On April 28th, Bitcoin’s rise of 3.2% coincided with the 4% rally of the Nasdaq 100. “This week’s tech earnings have been playing a factor in the daily movement of Bitcoin’s price”, explained Jason Lou of Okcoin. The crypto crash of early May, which took Bitcoin back down to mid-2021 levels, had a lot to do with tightened Fed monetary policy, and particularly their sharpest rate hike in several years, which drew traders away from speculative assets.
The Nasdaq rally of May 10th also succeeded in benefiting Ether, the native coin of the Ethereum blockchain, which gained 6.4%. The same thing was true of the surge in the index twelve days earlier, when Ether gained 3.4% and topped the $3,000 mark. However, the crypto dip at the start of May brought Ether down together with Solana, Cardano, Avalanche, and XRP (which lost 5.2% on the 8th of the month). Sentiment was so low that Tammy Da Costa of DailyFX commented, “The future of individual coins or tokens remains dubious”.
Ethereum’s upgrade to a proof-of-stake blockchain, which would make transactions less power-intensive, cheaper, and quicker, was scheduled for June, but chief developer Tim Beiko tweeted on April 11th that there would be a delay, sparking enough disappointment to send Ether down by 9.5%. In the eyes of some, like Brendan Playford of Masa Finance, it was “Still uncertain whether [Ethereum] can actually deliver on its promise of lowering costs and increasing transaction speeds”.
Dogecoin and Cardano
Bitcoin of America ATMs welcomed Dogecoin into their locations around the USA near the end of March, sparking a 14% rally for the altcoin, which gained as much as 20% in that week and ended up worth 13.6 cents. Compared with the 73 cents it was worth last May, it was still down a hefty 80%. Gov Capital was optimistic, predicting it would reach 22 cents by the end of 2022.
Then, at the end of April, the coin got another boost when Dogecoin enthusiast Elon Musk purchased Twitter, soaring by 30% to settle on 17 cents. In January, Musk indicated Tesla would accept Dogecoin as payment, and “The possibility, even if it is remote, [it] is enough to get traders excited about the potential to gain in DOGE adoption”, said Noelle Acheson of Genesis Global Trading. The other recent case of a crypto price responding to Musk’s statements was in May last year, when the CEO changed his mind and decided Bitcoin payments would not be accepted at Tesla, sending the crypto into a dive.

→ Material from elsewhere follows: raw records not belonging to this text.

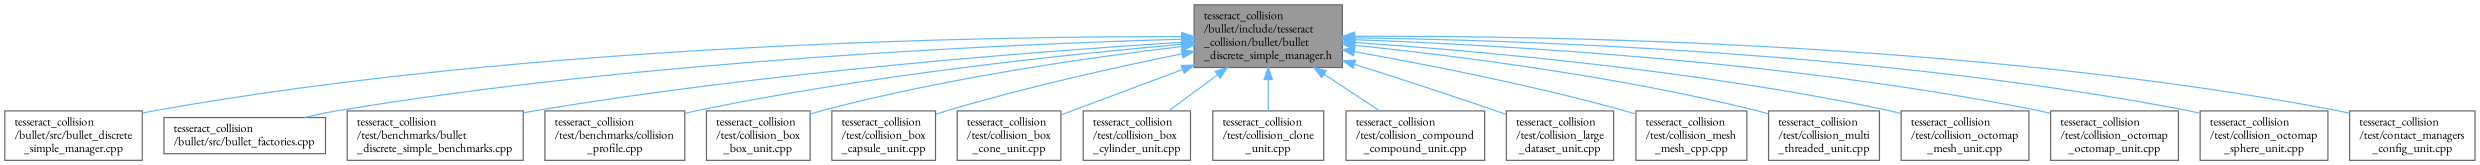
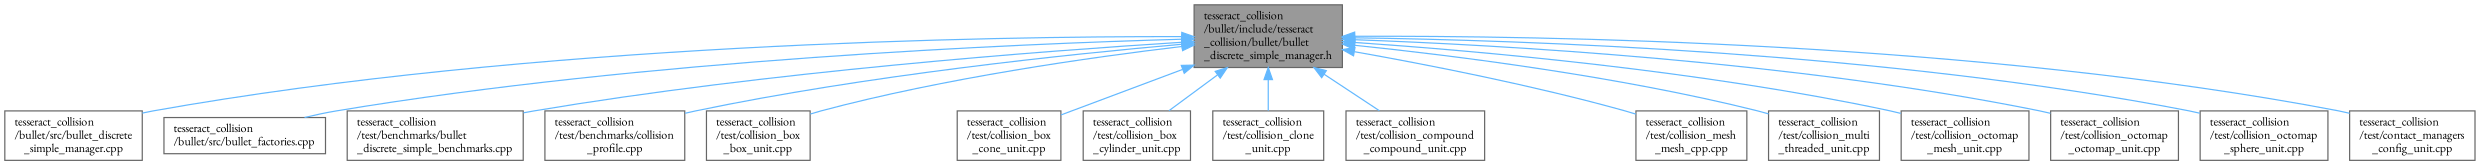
  digraph {
    fontname="EB Garamond"
    node [color=grey40 fillcolor=white fontname="EB Garamond" fontsize=10 shape=box style=filled]
    edge [color=steelblue1 dir=back fontname="EB Garamond" fontsize=10 labelfontname=Helvetica labelfontsize=10 style=solid]
    n1 [color=gray40 fillcolor=grey60 fontcolor=black height=0.2 label="tesseract_collision\l/bullet/include/tesseract\l_collision/bullet/bullet\l_discrete_simple_manager.h" width=0.4]
    n2 [height=0.2 label="tesseract_collision\l/bullet/src/bullet_discrete\l_simple_manager.cpp" width=0.4]
    n3 [height=0.2 label="tesseract_collision\l/bullet/src/bullet_factories.cpp" width=0.4]
    n4 [height=0.2 label="tesseract_collision\l/test/benchmarks/bullet\l_discrete_simple_benchmarks.cpp" width=0.4]
    n5 [height=0.2 label="tesseract_collision\l/test/benchmarks/collision\l_profile.cpp" width=0.4]
    n6 [height=0.2 label="tesseract_collision\l/test/collision_box\l_box_unit.cpp" width=0.4]
-   n7 [height=0.2 label="tesseract_collision\l/test/collision_box\l_capsule_unit.cpp" width=0.4]
    n8 [height=0.2 label="tesseract_collision\l/test/collision_box\l_cone_unit.cpp" width=0.4]
    n9 [height=0.2 label="tesseract_collision\l/test/collision_box\l_cylinder_unit.cpp" width=0.4]
    n10 [height=0.2 label="tesseract_collision\l/test/collision_clone\l_unit.cpp" width=0.4]
    n11 [height=0.2 label="tesseract_collision\l/test/collision_compound\l_compound_unit.cpp" width=0.4]
-   n12 [height=0.2 label="tesseract_collision\l/test/collision_large\l_dataset_unit.cpp" width=0.4]
    n13 [height=0.2 label="tesseract_collision\l/test/collision_mesh\l_mesh_cpp.cpp" width=0.4]
    n14 [height=0.2 label="tesseract_collision\l/test/collision_multi\l_threaded_unit.cpp" width=0.4]
    n15 [height=0.2 label="tesseract_collision\l/test/collision_octomap\l_mesh_unit.cpp" width=0.4]
    n16 [height=0.2 label="tesseract_collision\l/test/collision_octomap\l_octomap_unit.cpp" width=0.4]
    n17 [height=0.2 label="tesseract_collision\l/test/collision_octomap\l_sphere_unit.cpp" width=0.4]
    n18 [height=0.2 label="tesseract_collision\l/test/contact_managers\l_config_unit.cpp" width=0.4]
    n1 -> n2
    n1 -> n3
    n1 -> n4
    n1 -> n5
    n1 -> n6
-   n1 -> n7
    n1 -> n8
    n1 -> n9
    n1 -> n10
    n1 -> n11
-   n1 -> n12
    n1 -> n13
    n1 -> n14
    n1 -> n15
    n1 -> n16
    n1 -> n17
    n1 -> n18
  }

In mid-April, when Fed hawkishness had swept away risk appetite in the markets, Cardano dropped by a considerable 11%, as compared with Bitcoin’s slump of 7.7%. “Historically, altcoins have a tendency to overperform Bitcoin to the downside in strong bearish trading environments”, explained Josh Olszewicz of Valkyrie. The reason, he said, had to do with the “less longer-term conviction” of altcoin traders. Cardano also slid down with other cryptos at the start May, touching its lowest since January.

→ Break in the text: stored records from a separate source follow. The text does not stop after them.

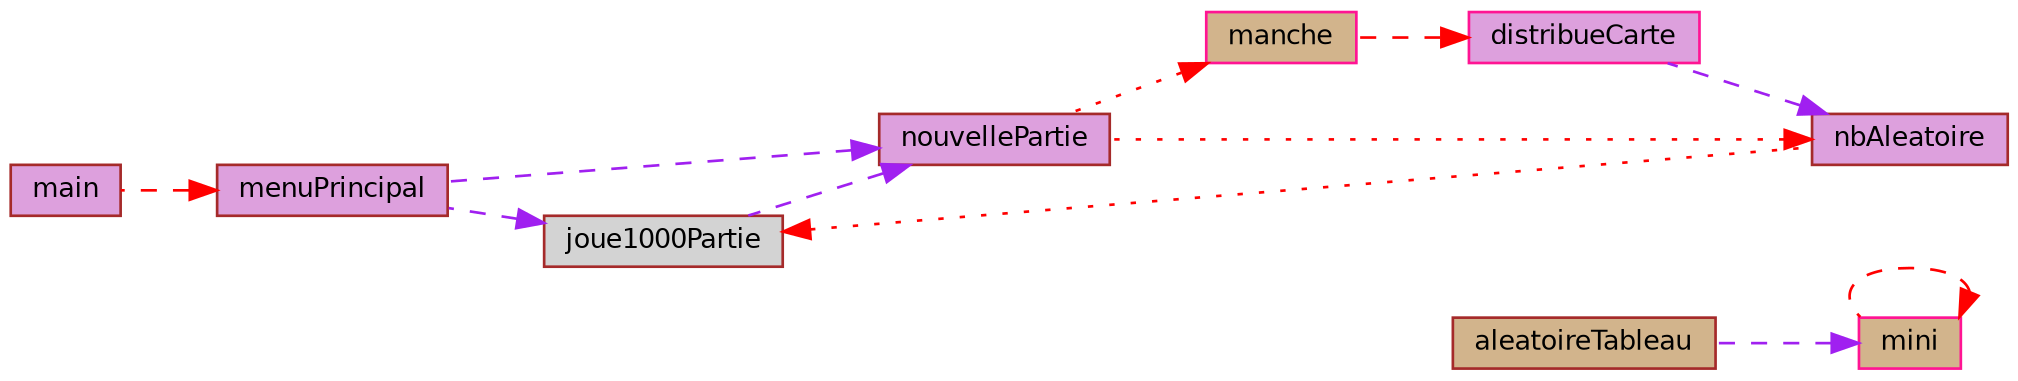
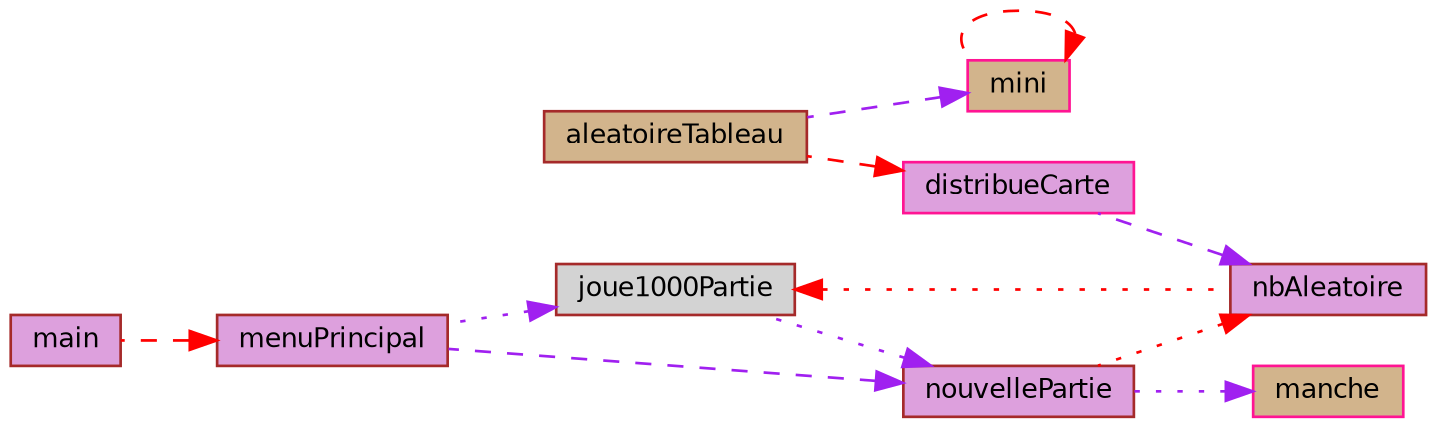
  digraph {
    fontname="DejaVu Sans"
    rankdir=RL
    node [color=brown fillcolor=plum fontname="DejaVu Sans" fontsize=10 shape=record style=filled]
    edge [color=red dir=back fontname="DejaVu Sans" fontsize=10 labelfontname=Helvetica labelfontsize=10 style=dashed]
    n1 [color=deeppink fillcolor=tan fontcolor=black height=0.2 label=mini width=0.4]
    n2 [fillcolor=tan height=0.2 label=aleatoireTableau width=0.4]
    n3 [height=0.2 label=nbAleatoire width=0.4]
    n4 [color=deeppink height=0.2 label=distribueCarte width=0.4]
    n5 [height=0.2 label=nouvellePartie width=0.4]
    n6 [color=deeppink fillcolor=tan height=0.2 label=manche width=0.4]
    n7 [fillcolor=lightgrey height=0.2 label=joue1000Partie width=0.4]
    n8 [height=0.2 label=menuPrincipal width=0.4]
    n9 [height=0.2 label=main width=0.4]
    n1 -> n1
    n1 -> n2 [color=purple]
    n3 -> n4 [color=purple]
    n3 -> n5 [style=dotted]
-   n4 -> n6
-   n5 -> n7 [color=purple]
+   n4 -> n2
+   n5 -> n7 [color=purple style=dotted]
    n5 -> n8 [color=purple]
-   n6 -> n5 [style=dotted]
+   n6 -> n5 [color=purple style=dotted]
    n7 -> n3 [style=dotted]
-   n7 -> n8 [color=purple]
+   n7 -> n8 [color=purple style=dotted]
    n8 -> n9
  }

If you’ll be engaged in CFD Bitcoin trading in coming weeks, watch interest rate news in the US. Looking ahead, Marcus Sotirou of GlobalBlock says, “for 2022, I can’t expect an aggressive uptick in prices, because of the macro conditions”, but, needless to say, there are contrary opinions too. Also, follow the live rates and recent performance charts of your chosen crypto trading instruments so you’ll be able to make more informed, up to the minute trading decisions.